▶ [Source]:
○ ○ ○ ○ ○ ○ ○
# Hybrid Reports?



## 99tries (Aug 1, 2010)

Anybody fishing for/ catching hybrid stripers these days? I was wondering if the cool weather was bringing them out, but it's been SO dry... Are they hiding out in the deep water and waiting??


----------



## LittleMiamiJeff (Oct 1, 2005)

why don't you go fishing for them and then post, there would be reports then........


----------



## 99tries (Aug 1, 2010)

I haven't posted reports of my being skunked the last 3 times I've gone, because I've been skunked the last 3 times I've gone.


----------



## LittleMiamiJeff (Oct 1, 2005)

With all due respect, a skunk report is still good info. 
Water conditions, weather conditions, maybe not where but whether you fished pools, holes, rapids, tail-outs, creek mouths, etc.
I know I sounded a little curt, but there's give and take on a forum like this, or maybe I could say there SHOULD be some give and take. 
I've fished for hybrids and stripers around here for the last few years, and if you and other "report chasers" would would even bother to SEARCH the threads you'd learn more about HOW to catch what you're after instead of letting someone else do all the work for you, and you just saunter down to the creek only when they are biting.
LMJ


----------



## jkeeney20 (Mar 21, 2006)

good post jeff! planning on going here soon and will report if so...was catching a few small ones 2 weeks ago, still out in deep water....i think a little rain and water rise would definatly help though


----------



## Daddy830 (Aug 27, 2009)

I got one last week in the lower GMR, about 20" long. It was missing an eye and really really skinny. I was catching white bass on a roostertail when it came along.


----------



## lovelandfly (Mar 11, 2010)

LittleMiamiJeff said:


> With all due respect, a skunk report is still good info.
> Water conditions, weather conditions, maybe not where but whether you fished pools, holes, rapids, tail-outs, creek mouths, etc.
> I know I sounded a little curt, but there's give and take on a forum like this, or maybe I could say there SHOULD be some give and take.
○ ○ ○ ○ ○ ○ ○
▶ [What the task requires]:
Pick up the forum thread on hybrid striper fishing from its last line and keep writing it. The rows that follow are separate material.

▶ [Listed entries]:
○ ○ ○ ○ ○ ○ ○
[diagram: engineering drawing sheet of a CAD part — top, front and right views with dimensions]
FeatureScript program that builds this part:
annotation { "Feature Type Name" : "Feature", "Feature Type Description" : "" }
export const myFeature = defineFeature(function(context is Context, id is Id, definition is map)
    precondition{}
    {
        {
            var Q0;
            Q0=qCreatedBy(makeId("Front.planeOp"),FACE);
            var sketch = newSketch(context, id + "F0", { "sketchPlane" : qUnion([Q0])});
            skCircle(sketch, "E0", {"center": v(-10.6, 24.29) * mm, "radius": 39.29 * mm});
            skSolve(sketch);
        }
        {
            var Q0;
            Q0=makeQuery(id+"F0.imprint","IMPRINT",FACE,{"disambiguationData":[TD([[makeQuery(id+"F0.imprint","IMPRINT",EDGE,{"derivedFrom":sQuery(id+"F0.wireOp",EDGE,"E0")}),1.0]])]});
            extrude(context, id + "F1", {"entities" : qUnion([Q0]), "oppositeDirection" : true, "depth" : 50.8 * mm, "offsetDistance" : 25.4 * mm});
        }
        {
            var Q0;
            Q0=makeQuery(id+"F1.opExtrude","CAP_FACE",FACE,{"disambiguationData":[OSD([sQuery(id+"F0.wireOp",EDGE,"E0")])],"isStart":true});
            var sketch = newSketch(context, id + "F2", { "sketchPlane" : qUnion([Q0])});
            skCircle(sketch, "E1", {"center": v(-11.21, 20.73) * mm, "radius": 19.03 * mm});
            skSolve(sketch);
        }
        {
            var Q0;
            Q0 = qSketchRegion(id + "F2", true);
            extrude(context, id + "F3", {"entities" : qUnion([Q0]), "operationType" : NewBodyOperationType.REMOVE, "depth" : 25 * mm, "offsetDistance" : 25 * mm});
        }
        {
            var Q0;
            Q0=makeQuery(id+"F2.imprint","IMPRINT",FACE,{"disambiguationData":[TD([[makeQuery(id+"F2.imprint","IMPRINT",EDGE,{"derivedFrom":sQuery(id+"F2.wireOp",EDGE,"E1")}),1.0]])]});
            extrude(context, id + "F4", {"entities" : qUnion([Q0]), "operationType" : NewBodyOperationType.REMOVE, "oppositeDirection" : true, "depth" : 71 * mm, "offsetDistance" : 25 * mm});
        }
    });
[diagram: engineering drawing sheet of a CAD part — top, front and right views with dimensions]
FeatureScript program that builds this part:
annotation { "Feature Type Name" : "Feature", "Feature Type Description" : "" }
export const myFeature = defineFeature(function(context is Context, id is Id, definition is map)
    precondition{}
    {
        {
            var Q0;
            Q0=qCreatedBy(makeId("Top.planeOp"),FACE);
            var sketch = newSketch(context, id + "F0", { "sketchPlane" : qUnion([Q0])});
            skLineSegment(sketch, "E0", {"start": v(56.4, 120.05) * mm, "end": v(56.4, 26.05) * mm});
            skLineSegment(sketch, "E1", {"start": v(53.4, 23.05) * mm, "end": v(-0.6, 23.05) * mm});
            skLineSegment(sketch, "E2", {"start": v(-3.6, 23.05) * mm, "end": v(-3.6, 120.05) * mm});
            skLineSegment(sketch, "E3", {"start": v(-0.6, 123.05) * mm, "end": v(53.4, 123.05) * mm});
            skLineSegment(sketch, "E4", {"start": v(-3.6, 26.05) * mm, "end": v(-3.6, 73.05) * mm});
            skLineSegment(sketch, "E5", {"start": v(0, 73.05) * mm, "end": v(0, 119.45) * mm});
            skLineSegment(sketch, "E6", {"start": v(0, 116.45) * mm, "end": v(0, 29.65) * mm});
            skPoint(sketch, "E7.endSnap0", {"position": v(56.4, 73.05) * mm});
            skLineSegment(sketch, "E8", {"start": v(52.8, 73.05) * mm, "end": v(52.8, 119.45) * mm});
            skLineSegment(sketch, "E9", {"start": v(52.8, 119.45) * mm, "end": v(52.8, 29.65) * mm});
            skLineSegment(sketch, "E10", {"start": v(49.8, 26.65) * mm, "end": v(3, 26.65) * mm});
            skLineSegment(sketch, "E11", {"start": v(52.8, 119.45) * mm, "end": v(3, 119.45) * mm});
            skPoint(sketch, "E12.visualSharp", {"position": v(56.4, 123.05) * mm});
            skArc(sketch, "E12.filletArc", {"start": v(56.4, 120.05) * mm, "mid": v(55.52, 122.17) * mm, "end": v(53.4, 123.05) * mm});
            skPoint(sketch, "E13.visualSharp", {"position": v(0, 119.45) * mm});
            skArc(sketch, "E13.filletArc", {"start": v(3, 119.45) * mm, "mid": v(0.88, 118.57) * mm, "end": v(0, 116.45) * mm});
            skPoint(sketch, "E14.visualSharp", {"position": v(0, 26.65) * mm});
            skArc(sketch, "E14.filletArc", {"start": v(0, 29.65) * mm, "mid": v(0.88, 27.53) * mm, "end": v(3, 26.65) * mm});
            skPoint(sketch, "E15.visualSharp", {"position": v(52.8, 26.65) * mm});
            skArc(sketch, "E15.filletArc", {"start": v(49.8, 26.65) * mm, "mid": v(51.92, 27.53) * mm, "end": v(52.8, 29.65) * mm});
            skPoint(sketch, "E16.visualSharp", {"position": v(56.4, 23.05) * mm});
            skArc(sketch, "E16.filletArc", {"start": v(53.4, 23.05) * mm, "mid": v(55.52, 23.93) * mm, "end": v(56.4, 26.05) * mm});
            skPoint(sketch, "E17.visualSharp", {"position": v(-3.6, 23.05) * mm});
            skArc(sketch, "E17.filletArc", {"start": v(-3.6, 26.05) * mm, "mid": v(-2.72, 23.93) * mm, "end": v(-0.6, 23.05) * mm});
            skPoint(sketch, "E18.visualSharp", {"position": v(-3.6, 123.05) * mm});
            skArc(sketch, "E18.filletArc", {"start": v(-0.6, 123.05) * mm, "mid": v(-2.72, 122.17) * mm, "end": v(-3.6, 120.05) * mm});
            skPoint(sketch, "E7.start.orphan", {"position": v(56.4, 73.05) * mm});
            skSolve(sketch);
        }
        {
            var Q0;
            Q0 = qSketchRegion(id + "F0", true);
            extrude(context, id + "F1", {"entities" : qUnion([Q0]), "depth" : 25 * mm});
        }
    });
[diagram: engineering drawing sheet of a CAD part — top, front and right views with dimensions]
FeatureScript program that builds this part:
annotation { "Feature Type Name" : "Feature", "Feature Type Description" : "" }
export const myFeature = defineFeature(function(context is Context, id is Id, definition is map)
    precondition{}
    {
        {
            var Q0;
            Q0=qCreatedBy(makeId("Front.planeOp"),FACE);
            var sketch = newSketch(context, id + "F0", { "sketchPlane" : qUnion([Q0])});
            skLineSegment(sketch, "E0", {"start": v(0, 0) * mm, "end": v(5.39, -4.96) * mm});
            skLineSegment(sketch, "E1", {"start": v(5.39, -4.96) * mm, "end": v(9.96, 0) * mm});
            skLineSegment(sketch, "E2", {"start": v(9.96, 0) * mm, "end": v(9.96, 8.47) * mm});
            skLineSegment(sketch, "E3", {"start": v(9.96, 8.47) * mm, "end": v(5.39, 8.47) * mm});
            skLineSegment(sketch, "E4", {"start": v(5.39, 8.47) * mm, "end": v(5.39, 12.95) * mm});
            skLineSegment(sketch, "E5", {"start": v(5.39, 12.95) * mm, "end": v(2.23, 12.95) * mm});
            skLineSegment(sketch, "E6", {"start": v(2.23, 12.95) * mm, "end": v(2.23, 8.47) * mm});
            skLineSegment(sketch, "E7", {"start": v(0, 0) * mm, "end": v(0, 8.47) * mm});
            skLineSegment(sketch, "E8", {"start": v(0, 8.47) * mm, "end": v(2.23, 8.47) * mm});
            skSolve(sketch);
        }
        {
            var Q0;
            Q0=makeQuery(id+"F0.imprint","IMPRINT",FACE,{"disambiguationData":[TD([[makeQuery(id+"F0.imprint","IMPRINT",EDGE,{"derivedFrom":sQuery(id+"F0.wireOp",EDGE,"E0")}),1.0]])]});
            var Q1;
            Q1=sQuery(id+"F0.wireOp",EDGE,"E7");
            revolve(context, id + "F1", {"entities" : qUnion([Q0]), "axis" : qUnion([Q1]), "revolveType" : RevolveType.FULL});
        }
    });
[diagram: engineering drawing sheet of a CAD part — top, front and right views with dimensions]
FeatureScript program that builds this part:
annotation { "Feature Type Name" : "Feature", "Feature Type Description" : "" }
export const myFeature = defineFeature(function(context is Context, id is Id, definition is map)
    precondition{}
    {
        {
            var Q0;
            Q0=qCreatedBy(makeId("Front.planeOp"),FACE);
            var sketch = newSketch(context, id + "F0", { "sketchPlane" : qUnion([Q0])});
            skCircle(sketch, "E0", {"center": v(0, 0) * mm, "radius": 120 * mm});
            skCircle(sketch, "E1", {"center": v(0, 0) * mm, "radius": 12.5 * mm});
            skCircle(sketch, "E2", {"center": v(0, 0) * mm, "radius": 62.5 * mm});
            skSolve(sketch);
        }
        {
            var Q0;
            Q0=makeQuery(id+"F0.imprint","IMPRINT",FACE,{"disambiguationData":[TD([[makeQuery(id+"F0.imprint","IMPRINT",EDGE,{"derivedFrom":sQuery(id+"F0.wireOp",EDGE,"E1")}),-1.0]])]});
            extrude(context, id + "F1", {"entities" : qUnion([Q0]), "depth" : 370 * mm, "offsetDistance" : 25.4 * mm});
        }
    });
○ ○ ○ ○ ○ ○ ○
▶ [Expected output]:
> I've fished for hybrids and stripers around here for the last few years, and if you and other "report chasers" would would even bother to SEARCH the threads you'd learn more about HOW to catch what you're after instead of letting someone else do all the work for you, and you just saunter down to the creek only when they are biting.
> LMJ


I haven't been on the stream for 2 weeks. Hoping to get out soon.

Hey gents - it's a forum. Not an opportunity for you to be an ass. This post is as immature and unprovoked as anything I've seen on here; writing "with all do respect" isn't nearly as important as showing all do respect. 

Keep it classy. If you don't like something, don't respond, but there's no need to jump down someone's throat and excuse yourself by claiming "i know i sounded a little curt." You didn't sound curt. You sounded self righteous.


----------



## fallen513 (Jan 5, 2010)

Lmao......


----------



## Perch (Apr 5, 2004)

I agree, the dude was just asking if the Stripers were biting. Uncalled for response by LMJ..........Be sure your treatment of others is as you wish to be treated, I did see your signature, as do others on the forum.


----------



## drjkl1 (Jul 2, 2009)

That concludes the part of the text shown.